Updated on Tuesday, July 12, 2011
  • On a recent trip to Hong Kong for a family vacation, Ms. Pallavi Kumar, Executive Director (Delhi-NCR) visited the Central Health Education Unit to learn more about the country’s deceased organ donation program. She met Dr. KUNG Kin Hang (Senior Medical and Health Officer) and Ms. CHEUNG Siu-Kam, Doreen (Senior Nursing Officer). The unit comes under the Department of Health(DH)

    Dr. KUNG elaborated that Hong Kong, like India, suffers from organ shortage. He shared that therere were numerous organ donation campaigns in the past to increase the awareness of organ donations. These efforts were often piecemeal and not all of the organ donors did actually carry the organ donation cards at all times.

    To circumvent this problem, The DH has set up the Centralised Organ Donation Register (CODR) to make it more convenient for prospective donors to voluntarily register their wish to donate organs after death, and for such wish to be more reliably recorded. The Register will enable medical personnel responsible for organ donation to know upon the patients' death about their wish to donate organs, and the bereaved family to acknowledge the deceased's wish to rekindle lives of other people. Currently, more than 78,000 registrations were recorded at the CODR.

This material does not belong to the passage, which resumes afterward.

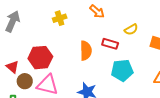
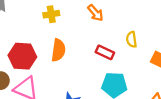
yellow semicircle: (131, 29) -> (132, 39), turned 104
orange semicircle: (86, 51) -> (58, 50), moved

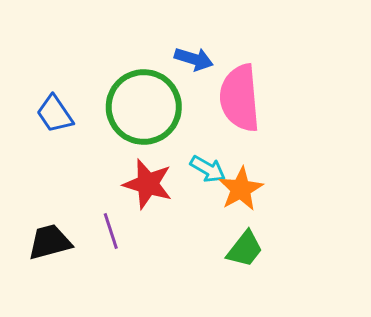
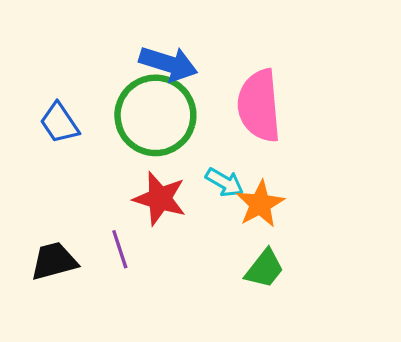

    Apart from registering at the CODR, the public may also carry signed organ donation cards or express their wish to healthcare workers if they wish to donate organs after death. Even in the event that a deceased person did not indicate his/her wish on organ donation by registration through the CODR or carrying signed organ donation cards, the organs of the deceased can still be donated to save lives with the consent of his/her family members.

    Since the program is government led, it is definitely more organised. There are 7 public hospitals that serve as transplant centres. However many of the challenges they face are very similar to ours such as non identification/certification of brain death, relatives not knowing the wish of their loved ones & a lack of consensus amongst family members, traditional and religious beliefs around organ donation and lack of trained personnel to do the asking.

    Despite everything, Hong Kong has seen a general trend of increase in organ donation rate, rising from about four for every million of our population in 2005 to about seven in 2010, which is higher than that of many advanced economies in Asia, such as Singapore (4.6) and Japan (0.8), though lower than some Western countries.